What you have to do → I need the records below restated word for word, without their pictures.

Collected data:
%%

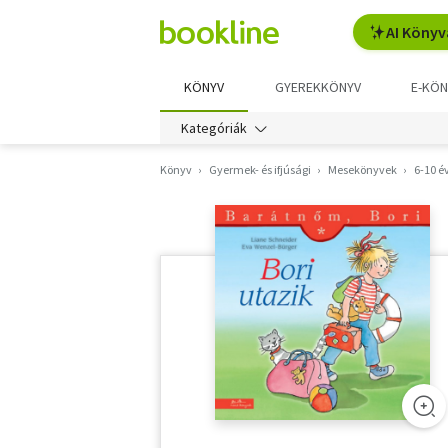
AI Könyv
KÖNYV
GYEREKKÖNYV
E-KÖN
Kategóriák
Könyv
Gyermek- és ifjúsági
Mesekönyvek
6-10 é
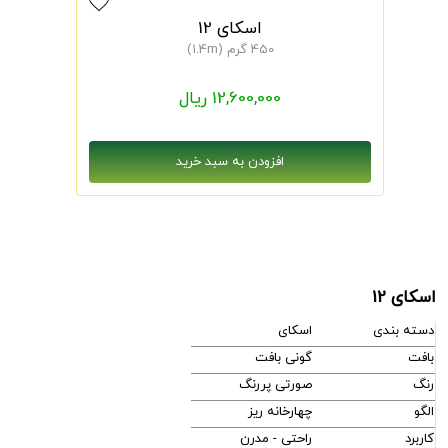
اسکای 12
450 گرم (1.4m)
12,600,000 ریال
اسکای 12
دسته بندی
اسکای
بافت
گونی بافت
رنگ
صورتی پررنگ
الگو
چهارخانه ریز
کاربرد
راحتی - مدرن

%%

Exercise answer →
AI Könyv
KÖNYV
GYEREKKÖNYV
E-KÖN
Kategóriák
Könyv
Gyermek- és ifjúsági
Mesekönyvek
6-10 é
اسکای 12
450 گرم (1.4m)
12,600,000 ریال
اسکای 12
دسته بندی
اسکای
بافت
گونی بافت
رنگ
صورتی پررنگ
الگو
چهارخانه ریز
کاربرد
راحتی - مدرن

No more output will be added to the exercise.